Çok denedim kaçmayı. Aklımdaki deli düşlerden uzağa. Her gün yaşamanın hayalini kurdurdular bana. Gecesinde ise çok farklı şekillerde misafirimdi ölüm. Sadece bununla kalmıyordu aklım. Çoktan yitmişleri getiriyordu önüme, ağlarken güldüklerimi hatırlıyordu, özlediklerimi dolduruyordu gözlerime. Binbir türlü acı fikirle ağlatıyordu annemi, kahrediyordu babamı. İşte o an kalp çıkan canına değil de yaktığı canlara kanıyordu. Uyutmuyordu. Geceye aşık beni soğutuyordu karanlıktan. Yıldızlara rağmen soğutuyordu.


İncecik iplerimi kimseye dolamadan yaşamaktı esas olan. Sessiz, sakin, incinmeden… Soğuk elleri, düşsüz zihinleri, kimsesiz bir çocuğu, gün yüzü görmemiş bir kadını düşünmeden yaşamak. Becerebilene bir cennet yeryüzü. Ve becerikli insanlarla dolu bu dünya. 


En beceriksizlerindenim bu panayır yerinin. Yaşamaktan çok yaşatmak için yanıyor ruhum. Hem nasıl yanmak bu. Dünyanın mantosu geçmiş sanki üstüme. Tüm volkanlar akıyor kalbime. Nemrut, Süphan, Erciyes… 
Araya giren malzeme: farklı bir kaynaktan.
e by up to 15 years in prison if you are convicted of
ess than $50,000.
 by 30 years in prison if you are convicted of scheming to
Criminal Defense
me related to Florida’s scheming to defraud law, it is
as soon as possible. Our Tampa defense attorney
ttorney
Neden bahsediyorum bunlardan? Dedim ya! Uyutmuyor aklım beni. Eski püskü yurdumun tahtadan ranzası üstündeyim. Cenin olup küçülmüş vücudum. Ailemin özlemi çökmüş göğsüme. Ölmüşlere ağlıyorum bu gece, şimdiden ölmemişlerimin yasını tutarken.